Energy Efficiency: A Step Closer to Financial Sustainability for Michigan Nonprofits
Michigan has 49,567 active nonprofits despite the fact the Michigan Nonprofit Association (MNA) has documented that the number of Michigan nonprofits declined by 13% from 2011 to 2014 due to the Great Recession. This decrease in number should then leave no one surprised that one of the primary concerns for nonprofits is financial sustainability. Of the more than 5,000 nonprofits surveyed nationally, 41% cited that achieving long-term financial stability is one the greatest challenges they face.
Building energy efficiency upgrades have the ability to curb utility and operating costs and increase the comfort of employees and clients. However, energy efficiency programs are not always designed to be as accessible to nonprofits. This creates an unfortunate reality where nonprofits—organizations that are inherently focused on mission-critical activities—often miss opportunities to decrease operating costs and use a larger share of their budget on providing much-needed, direct services.
This paper, written for the Michigan nonprofit community, describes the robust nonprofit sector in Michigan and makes the case that there is a need for increased energy efficiency programs and funding for a clean energy economy. It also serves as a primer to understand the Michigan energy policy landscape and how energy efficiency projects can be funded.
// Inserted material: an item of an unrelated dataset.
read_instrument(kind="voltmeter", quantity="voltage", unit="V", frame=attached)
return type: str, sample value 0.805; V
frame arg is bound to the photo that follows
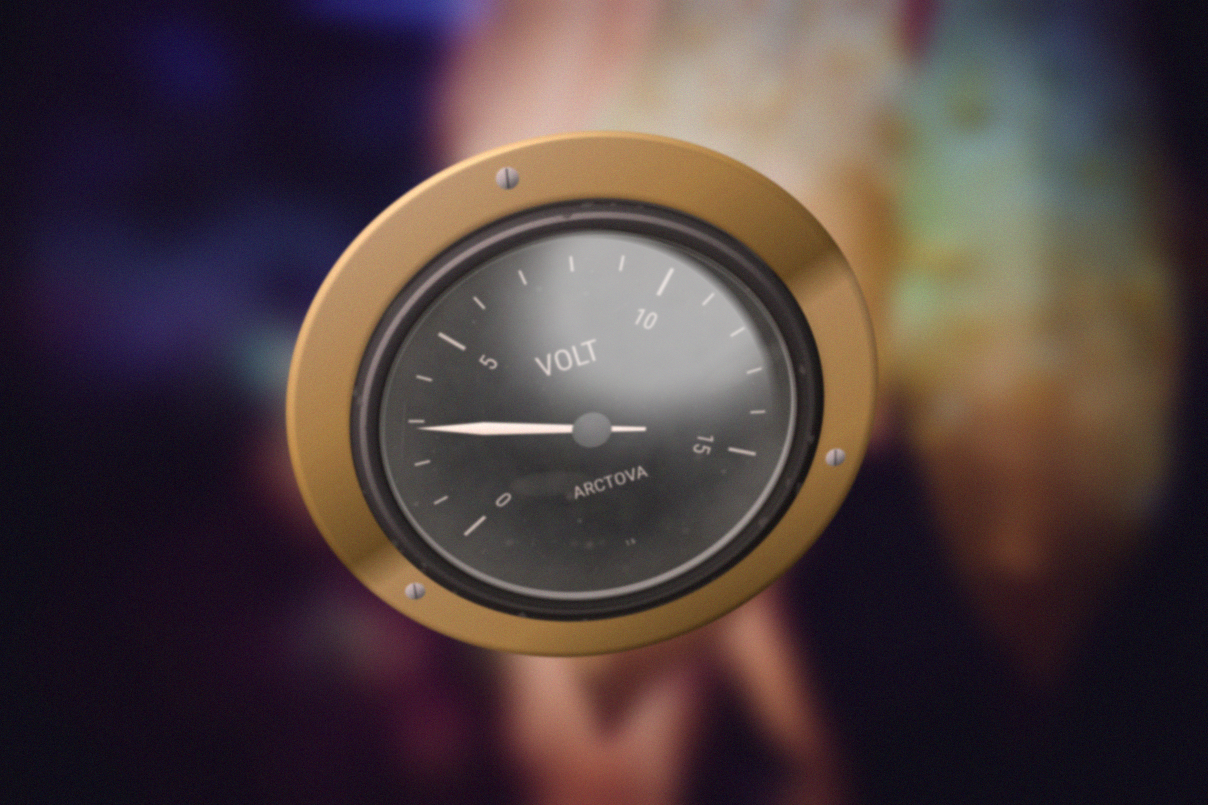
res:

The first section describes Michigan’s nonprofit sector; the second describes the results from a survey, interviews, and energy use analysis completed by Elevate Energy and Michigan Energy Options; the third describes Michigan’s energy policy and programs; and the fourth describes Michigan’s use of energy efficiency financing. The last section makes recommendations that will promote energy efficiency of the buildings that nonprofits occupy.